> **Directions**
How many lines in the records below contain the word "round"? Answer with the number alone.

> **Input data**
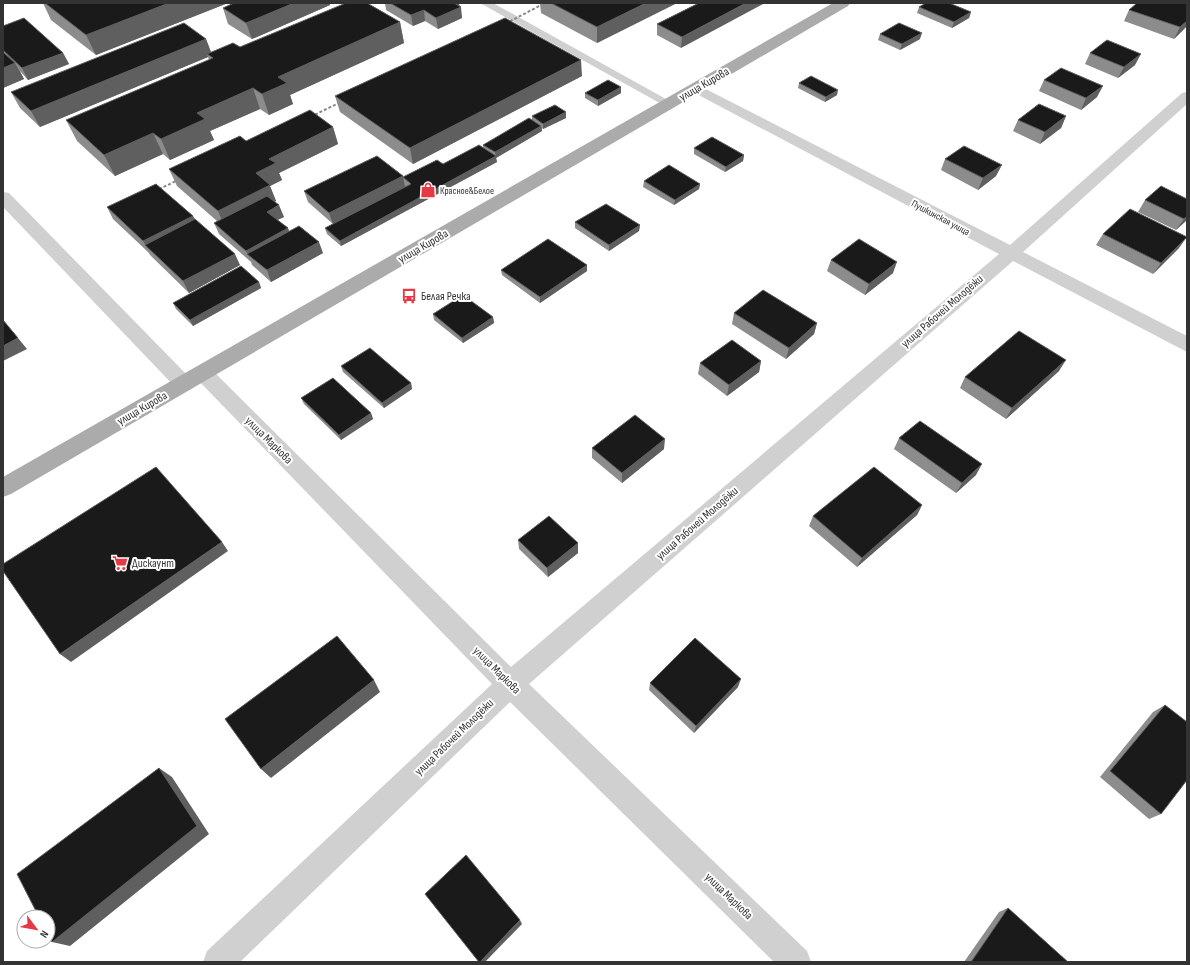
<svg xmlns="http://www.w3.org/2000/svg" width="1190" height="965" font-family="'Sofia Sans Condensed',sans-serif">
<rect width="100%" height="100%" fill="#fff"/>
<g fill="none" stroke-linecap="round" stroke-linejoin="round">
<path fill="#d0d0d0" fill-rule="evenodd" d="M480,3H493L675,104L669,107L665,106Z"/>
<path fill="#d0d0d0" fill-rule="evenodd" d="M696,84L1010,245L1182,93L1187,92V104L1023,252L1187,336V352L1013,261L529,684L807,951L811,962H774L510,702L240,962H203L207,951L492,684L196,378L193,373L196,368L203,366L210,368L511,667L999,254L691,91L689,88L691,85Z
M3,192L9,193L191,379L194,384L191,389L184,392L177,389L3,207Z"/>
<path fill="#ababab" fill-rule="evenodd" d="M833,3H850L848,6L11,494L3,497V477Z"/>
<path stroke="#888" stroke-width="2" stroke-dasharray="3 2" stroke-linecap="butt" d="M501,26L545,3
M306,119L347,99
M159,189L185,177"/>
</g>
<path fill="#8c8c8c" d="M43,3H228L96,55L51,20Z
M385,3H459L462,18L438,29L425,21L413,26L386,10Z
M540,3H677L597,43L541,13Z
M699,3L681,48L657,35V24Z
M330,5L252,39L228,24L223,8Z
M919,7L971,12L969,18L952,28L917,13Z
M1129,10L1187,26L1174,39L1124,21Z
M400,22L404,43L290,95L293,104L269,115L260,109L210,131L214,140L170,160L163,154L115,176L77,141L66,120L209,60L208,57L40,127L20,108L11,92L206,39L211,52Z
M3,26L63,53L69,64L28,80L20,71L24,79L3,88Z
M880,34L920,39L900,50L878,40Z
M1090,53L1135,65L1118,78L1085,64Z
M582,76L413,164L340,112L335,96Z
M1044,80L1097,97L1081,110L1039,91Z
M799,83L837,95L825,102L798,88Z
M621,87V93L598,106L585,98V93Z
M532,116L566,118L543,129L542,128V131L496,158L497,162L341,246L327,234L325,228L380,200L333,224L308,202L304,191L403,176V177L443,164L483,148V145L532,120Z
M1066,116L1061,128L1040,144L1013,131L1018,120Z
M333,127L338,144L279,173L282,180L270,186L276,201L275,202L284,217L277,220L288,228L289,232L323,253L271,282L252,265L251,262L219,234L214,223L217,221L177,186L169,169L246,141Z
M694,148L744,155L743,161L725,172L694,154Z
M945,159L996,176L978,190L941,170Z
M644,181L700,184L699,189L674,205L643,187Z
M1187,199V220L1176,230L1138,212L1145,200Z
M107,207L193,216L195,219L240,265L189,293L151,256L148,252L113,219Z
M575,222L640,225L639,231L609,251L575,228Z
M1103,234L1179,248L1153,274L1096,245Z
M831,260L893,273L865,295L827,271Z
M587,265V271L540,303L502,275L501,270Z
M259,282L261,288L193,326L176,309L173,303Z
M734,313L817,323L814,334L786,359L732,324Z
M433,314L493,317L494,323L463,343L434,320Z
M761,361L759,372L727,396L698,374L700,363Z
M341,366L411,383L412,389L384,408L343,372Z
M1059,371L1006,419L960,388L965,377Z
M301,398L371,413L373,419L341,440L304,404Z
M899,438L976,475L956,493L894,449Z
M592,448L664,449L622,483L592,458Z
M922,505L917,515L857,567L809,526L813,516Z
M518,540L578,543V553L548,577L519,549Z
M650,683L738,687L694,733L649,690Z
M1165,705L1161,814L1149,819L1100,777L1153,712Z
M1008,908L1068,962H964L999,912Z"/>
<path fill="#5f5f5f" d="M169,3H228L96,55L86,35Z
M294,3H330V5L252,39L246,23Z
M449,3H459V6Z
M646,3H677L597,43V27Z
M746,3H765L681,48L682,37Z
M461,7L462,18L438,29L436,18Z
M424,10L425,21L413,26L411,15Z
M971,12L969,18L952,28L954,22Z
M1187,21V26L1174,39L1180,27Z
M400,22L404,43L290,95L293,104L269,115L262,94L278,77Z
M922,33L920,39L900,50L902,44Z
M206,39L212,55L207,54L208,57L40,127L31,111Z
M63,53L69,64L28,80L22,68Z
M1141,54L1135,65L1118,78L1124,67Z
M581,60L582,76L413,164L410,148Z
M15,63L24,79L3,88V68Z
M1103,86L1097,97L1081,110L1086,98Z
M621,87V93L598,106V100Z
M253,88L260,109L210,131L214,140L170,160L161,139L197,113Z
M838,90L837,95L825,102L826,97Z
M566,112V118L543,129V124Z
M1066,116L1061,128L1040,144L1045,132Z
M541,126L542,131L496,158L497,162L341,246L340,241L496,156L495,152Z
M333,127L338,144L279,173L282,180L270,186L276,201L225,228L218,211L256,173L269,159Z
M153,133L163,154L115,176L104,155Z
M744,155L743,161L725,172L726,167Z
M1002,165L996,176L978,190L983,178Z
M403,176L405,187L333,224L329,213Z
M700,184L699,189L674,205L675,200Z
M279,205L284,217L271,223L267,212Z
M193,216L199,228L146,246L143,241Z
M1187,216V220L1176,230L1184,219Z
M640,225L639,231L609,251V245Z
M288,228L292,240L248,254L246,251Z
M1187,237L1179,248L1153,274L1161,263Z
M319,242L323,253L271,282L267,270Z
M235,254L240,265L189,293L183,281Z
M897,262L893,273L865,295L869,284Z
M587,265V271L540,303V297Z
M259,282L261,288L193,326L190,320Z
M493,317L494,323L463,343L462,338Z
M817,323L814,334L786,359L789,348Z
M18,338L27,349L3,361V346Z
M1066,360L1059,371L1006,419L1012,408Z
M761,361L759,372L727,396L729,385Z
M411,383L412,389L384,408L382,403Z
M371,413L373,419L341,440L339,435Z
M665,439L664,449L622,483V473Z
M982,464L976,475L956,493L962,483Z
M922,505L917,515L857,567L862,558Z
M222,542L228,551L71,662L60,654Z
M578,543V553L548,577L547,568Z
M741,679L738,687L694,733L696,726Z
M374,680L380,692L271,778L261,769Z
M159,768L172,777L209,834L70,946L52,942Z
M520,920L522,924L485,962H480Z"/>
<path fill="#1a1a1a" stroke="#5f5f5f" d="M45,3H169L86,35Z
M234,3H294L246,23L223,8Z
M346,3H367L400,22L278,77L287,83L262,94L253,88L197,113L205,119L161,139L153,133L104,155L66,120L213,58L207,54L233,43L240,47Z
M390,3H454L461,7L436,18L424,10L411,15Z
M551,3H646L597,27Z
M699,3H746L682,37L657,24Z
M926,3H949L971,12L954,22L919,7Z
M1137,3H1187V21L1180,27L1129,10Z
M24,18L63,53L22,68L3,50V26Z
M505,18L581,60L410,148L335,96Z
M184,23L206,39L31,111L11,92Z
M899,23L922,33L902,44L880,34Z
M1107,40L1141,54L1124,67L1090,53Z
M3,52L15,63L3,68Z
M1061,68L1103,86L1086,98L1044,80Z
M811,76L838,90L826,97L799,83Z
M608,80L621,87L598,100L585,93Z
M1039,104L1066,116L1045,132L1018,120Z
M555,105L566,112L543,124L532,116Z
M310,110L333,127L269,159L276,163L256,173L270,185L218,211L169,169L240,136L246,141Z
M529,118L541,126L495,152L483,145Z
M712,137L744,155L726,167L694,148Z
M479,145L496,156L340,241L325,228L411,184L403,177L437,160L443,164Z
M964,146L1002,165L983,178L945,159Z
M377,156L403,176L329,213L304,191Z
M669,165L700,184L675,200L644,181Z
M156,184L193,216L143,241L107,207Z
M1161,186L1187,199V216L1184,219L1145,200Z
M267,196L279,205L267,212L288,228L246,251L214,223Z
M606,204L640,225L609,245L575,222Z
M1130,209L1187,237L1161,263L1103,234Z
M195,219L235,254L183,281L145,245Z
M299,226L319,242L267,270L247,254Z
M548,239L587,265L540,297L501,270Z
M859,239L897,262L869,284L831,260Z
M241,266L259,282L190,320L173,303Z
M763,290L817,323L789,348L734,313Z
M463,295L493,317L462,338L433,314Z
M3,320L18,338L3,346Z
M1019,331L1066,360L1012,408L965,377Z
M732,340L761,361L729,385L700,363Z
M370,348L411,383L382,403L341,366Z
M333,378L371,413L339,435L301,398Z
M635,415L665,439L622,473L592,448Z
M920,421L982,464L962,483L899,438Z
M156,467L222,542L60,654L3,571V564Z
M874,467L922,505L862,558L813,516Z
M549,516L578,543L547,568L518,540Z
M337,636L374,680L261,769L225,719Z
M695,638L741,679L696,726L650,683Z
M1165,705L1187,722V780L1161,814L1110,771Z
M159,768L197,826L52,942L48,935V917H39L17,874Z
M466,855L520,920L480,962H479L425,894Z
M1008,908L1068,962H971Z"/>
<defs>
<symbol id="shop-bare" viewBox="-9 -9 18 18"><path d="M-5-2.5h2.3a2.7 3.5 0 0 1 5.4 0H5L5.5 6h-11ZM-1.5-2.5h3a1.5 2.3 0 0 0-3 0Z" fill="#e63946" stroke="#fff" stroke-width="2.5" paint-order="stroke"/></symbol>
<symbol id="bus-bare" viewBox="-9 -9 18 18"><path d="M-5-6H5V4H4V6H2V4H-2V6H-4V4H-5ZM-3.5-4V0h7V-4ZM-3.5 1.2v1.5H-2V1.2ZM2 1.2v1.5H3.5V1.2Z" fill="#e63946" stroke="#fff" stroke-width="2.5" paint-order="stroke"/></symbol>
<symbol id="supermarket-bare" viewBox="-9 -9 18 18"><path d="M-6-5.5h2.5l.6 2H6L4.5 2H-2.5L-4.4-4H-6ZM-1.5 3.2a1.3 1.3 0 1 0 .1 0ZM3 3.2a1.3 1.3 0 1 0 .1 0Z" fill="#e63946" stroke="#fff" stroke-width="2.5" paint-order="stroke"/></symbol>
</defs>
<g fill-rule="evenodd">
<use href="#shop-bare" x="417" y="179" width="22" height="22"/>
<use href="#bus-bare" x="398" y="285" width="22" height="22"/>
<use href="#supermarket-bare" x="109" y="552" width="22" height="22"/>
</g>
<g text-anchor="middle" stroke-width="4" stroke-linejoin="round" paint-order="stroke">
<g font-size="10" fill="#333" stroke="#fff" text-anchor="start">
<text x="440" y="194">Красное&amp;Белое</text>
</g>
<g font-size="10" fill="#333" stroke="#fff">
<text transform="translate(941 217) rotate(28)" y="4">Пушкинская улица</text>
</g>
<g font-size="12" fill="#333" stroke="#fff">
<text transform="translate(704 84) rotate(-30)" y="4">улица Кирова</text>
<text transform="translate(423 246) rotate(-30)" y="4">улица Кирова</text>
<text transform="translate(942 311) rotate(-41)" y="4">улица Рабочей Молодёжи</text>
<text transform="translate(142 408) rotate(-30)" y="4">улица Кирова</text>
<text transform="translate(269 440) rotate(45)" y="4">улица Маркова</text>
<text transform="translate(697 523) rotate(-41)" y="4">улица Рабочей Молодёжи</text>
<text transform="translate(497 670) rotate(45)" y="4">улица Маркова</text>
<text transform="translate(454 737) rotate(-44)" y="4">улица Рабочей Молодёжи</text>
<text transform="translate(729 896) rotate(44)" y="4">улица Маркова</text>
</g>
<g font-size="12" fill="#333" stroke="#fff" text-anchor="start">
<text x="421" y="300">Белая Речка</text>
<text x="132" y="567">Дискаунт</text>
</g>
</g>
<rect width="1190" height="965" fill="none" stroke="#333333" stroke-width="8"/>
<g transform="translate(36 929) rotate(122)"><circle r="19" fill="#ffffff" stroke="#adadad"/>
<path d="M0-3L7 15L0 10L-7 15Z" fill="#e63946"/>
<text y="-6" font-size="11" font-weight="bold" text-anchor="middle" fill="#333333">N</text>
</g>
</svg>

> **Final answer**
2